Better Foosball Refurbishing – Part 2 – Measurement

This is part 2 of our series of blog posts on foosball refurbishing. Part 1 covered why foosball refurbishing is important (cost) and why it’s controversial (inconsistency). Making engineering consistent requires measurement, so in this blog post we’ll talk about what to measure and how to do it.

You can measure Tornado foosballs lots of different ways. Good variables to track are things that are easy to measure, things that change as balls see more play and become worn out, and things that are impacted by refurbishing. Rolling resistance is the best tracking variable.

FactorChanges with PlayChanges with RefurbishingEasy to measure
Rolling Resistanceyesyesyes

People spend a lot of time worrying about the weight and size, but it turns out this is fairly consistent (except when the ITSF 2022 World Cup used a custom ball because of production and shipping problems for standard ball.). Boise FoosWorks checked the consistency of new Tornado balls, and discovered that even factory direct balls have some size and weight variations. Refurbishing does shrink balls a bit, but not by much; we’ll cover this more in Part III of this blog post series.

MeasurementNew Balls
Weight26.32 grams ± 0.16g 
Diameter34.64 mm ± 0.06mm
Measurements from 60 new balls purchased in 2023, table shows average ± one standard deviation.

Bounciness and Hardness are both fairly consistent, and don’t change with play or with refurbishing. Players would notice if balls bounced wrong, but bounciness is controlled by the material and original manufacturing process rather than the age of the ball. Hardness can be measured using a durometer. Tornado balls range from 58-62 on the Shore D Hardness Scale. Balls above 62 are probably not genuine Tornado balls.

Roundness is important, and does change with play as balls will pick up nicks and chips and flat spots. As the fuzz on the ball becomes worn down, modest irregularity in roundness or a nick can affect how true the ball rolls. This is difficult to measure, but is noticeable on the table because damaged balls wobble instead of rolling straight. Refurbishing puts new fuzz on the ball and might mask a ball being out of round, but this can’t be fixed with refurbishing. The ball should be discarded once it is out of true.

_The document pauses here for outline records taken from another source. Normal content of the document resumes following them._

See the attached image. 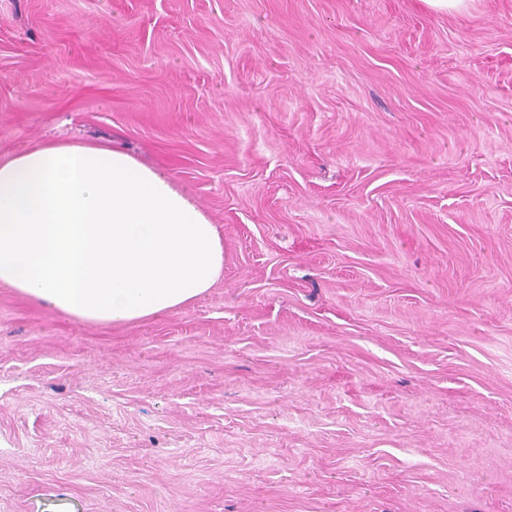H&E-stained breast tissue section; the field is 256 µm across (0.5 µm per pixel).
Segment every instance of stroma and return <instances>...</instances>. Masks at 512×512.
Masks as SVG:
<instances>
[{"mask_svg":"<svg viewBox=\"0 0 512 512\" xmlns=\"http://www.w3.org/2000/svg\"><path fill=\"white\" fill-rule=\"evenodd\" d=\"M216 225L174 311L0 286V512H512V0H0V157Z\"/></svg>","mask_w":512,"mask_h":512,"instance_id":"35a3bbf8","label":"stroma"}]
</instances>
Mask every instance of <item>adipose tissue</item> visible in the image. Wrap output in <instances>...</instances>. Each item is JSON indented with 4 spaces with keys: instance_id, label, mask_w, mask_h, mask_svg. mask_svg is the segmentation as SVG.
<instances>
[{
    "instance_id": "adipose-tissue-1",
    "label": "adipose tissue",
    "mask_w": 512,
    "mask_h": 512,
    "mask_svg": "<svg viewBox=\"0 0 512 512\" xmlns=\"http://www.w3.org/2000/svg\"><path fill=\"white\" fill-rule=\"evenodd\" d=\"M224 271L214 224L125 152L77 143L0 160V284L74 318L176 310Z\"/></svg>"
}]
</instances>
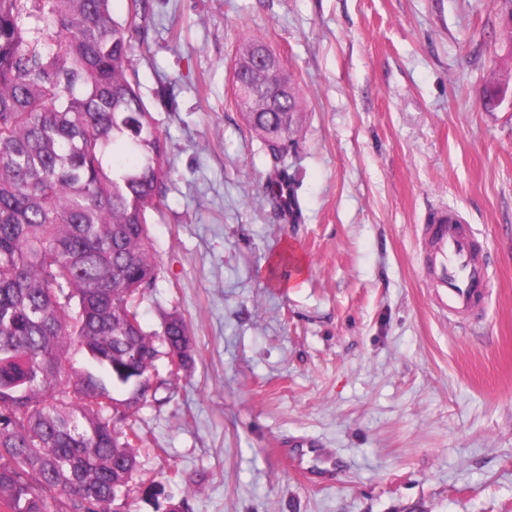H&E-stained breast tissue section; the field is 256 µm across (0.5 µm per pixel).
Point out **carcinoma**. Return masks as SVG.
Here are the masks:
<instances>
[{"mask_svg":"<svg viewBox=\"0 0 512 512\" xmlns=\"http://www.w3.org/2000/svg\"><path fill=\"white\" fill-rule=\"evenodd\" d=\"M27 3L0 0V512H130L138 414L179 378L158 361L191 360L181 316L150 334L138 313L169 168L130 69L141 4L120 21L111 0ZM269 89L252 70L234 94L268 186L295 190L303 104Z\"/></svg>","mask_w":512,"mask_h":512,"instance_id":"carcinoma-1","label":"carcinoma"}]
</instances>
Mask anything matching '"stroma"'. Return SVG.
I'll use <instances>...</instances> for the list:
<instances>
[{
	"label": "stroma",
	"instance_id": "obj_1",
	"mask_svg": "<svg viewBox=\"0 0 512 512\" xmlns=\"http://www.w3.org/2000/svg\"><path fill=\"white\" fill-rule=\"evenodd\" d=\"M242 33L305 104L295 224L266 201L272 158L235 102ZM131 68L170 164L139 312L150 332L181 314L193 347L173 397L139 412L132 512H512L499 0H147ZM440 202L495 268L469 329L432 307L420 272Z\"/></svg>",
	"mask_w": 512,
	"mask_h": 512
}]
</instances>
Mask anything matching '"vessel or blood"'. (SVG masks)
<instances>
[{
  "instance_id": "obj_1",
  "label": "vessel or blood",
  "mask_w": 512,
  "mask_h": 512,
  "mask_svg": "<svg viewBox=\"0 0 512 512\" xmlns=\"http://www.w3.org/2000/svg\"><path fill=\"white\" fill-rule=\"evenodd\" d=\"M421 230L422 276L435 307L449 320L466 318L490 291L488 261L479 258L477 241L457 210L436 207Z\"/></svg>"
}]
</instances>
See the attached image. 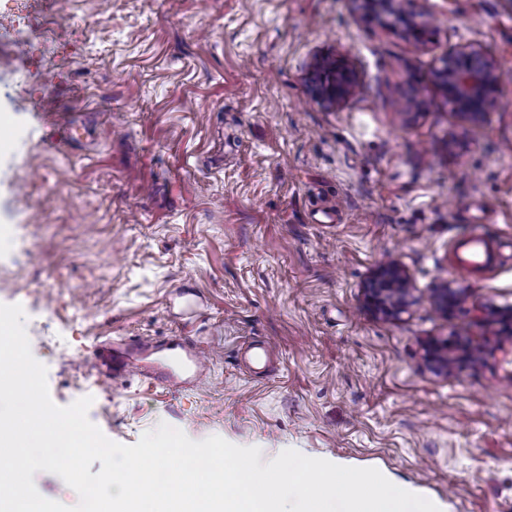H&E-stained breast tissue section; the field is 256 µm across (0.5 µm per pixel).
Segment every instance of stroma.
<instances>
[{
    "label": "stroma",
    "mask_w": 512,
    "mask_h": 512,
    "mask_svg": "<svg viewBox=\"0 0 512 512\" xmlns=\"http://www.w3.org/2000/svg\"><path fill=\"white\" fill-rule=\"evenodd\" d=\"M416 47L352 0H0V304L24 309L61 407L131 445L159 423L190 439L291 448L374 467L444 512H512V335L476 304L512 305V249L451 270L455 239L512 237V0H414ZM509 75L481 122L434 81L449 49ZM342 54L356 94L328 107L305 83ZM82 146L48 149L61 119ZM416 304L378 314L386 259ZM466 299L439 312L437 288ZM194 289L201 316L177 317ZM130 336H184L210 359L195 388L94 367ZM479 352L448 372L431 342ZM268 350L258 372L253 347Z\"/></svg>",
    "instance_id": "35a3bbf8"
}]
</instances>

For checking whether foosball refurbishing is working properly, it turns out the main variable we care about is rolling resistance, which players sometimes call “Ball Speed.” Ball Speed is the critical variable that changes with play. As balls wear out, the fuzz on the balls packs down, they lose rolling resistance, and they tend to move faster. As the fuzz matts down, the grip or “pinch point”, where the ball becomes stuck between the player figure and the table due to static friction, changes as well. Players notice the balls are too hard to control, and this is when they should be replaced or refurbished.

This gives us a goal for a good refurbishing process. Refurbished foosballs should have the same size, weight, and speed as factory direct balls. But how can we be sure we’ve got it right?

Boise FoosWorks designed a calibrated stimpmeter to measure rolling resistance. You can see it in action when we compare a worn out ball to a new ball, as in the video below.

We tested the reliability of the stimpmeter approach by repeated measurements of rolling distance for the same ball. We found that the standard deviation of stimpmeter measurements was about 1.3 inches: not perfectly consistent. However, the difference in rolling distance between a worn out versus a new ball is much larger.

  • A worn out ball will roll the full 47 inches down the table, bounce off the back wall, and keep rolling for another few inches.
  • A new ball will roll 30 to 40 inches, depending on the batch. Most new balls should stop within reach of the 3 bar, and most certainly before the 2 bar.  

Once we’re using a stimpmeter, we can see lots of variation in ball quality. For example, different batches of brand new Tornado balls have different rolling resistance. In the photo below, we can see the balls used at the Colorado State Championships played slower, several stopping within reach of the 5-bar. The World Championships, Michigan State Championships, and Hall of Fame Classic balls rolled to the 3-bar.

Close up of 12 pink foosballs on a green Tornado table surface. The balls are labeled with the tournament where they were used. The balls have clustered on the table, with most of the Colorado State balls having stopped rolling sooner than the balls from other tournaments.

The stimpmeter is a winner for measuring foosball quality. Worn out balls roll faster and farther. A good refurbishing process should restore them to a new ball rolling speed and quality, without impacting size and weight.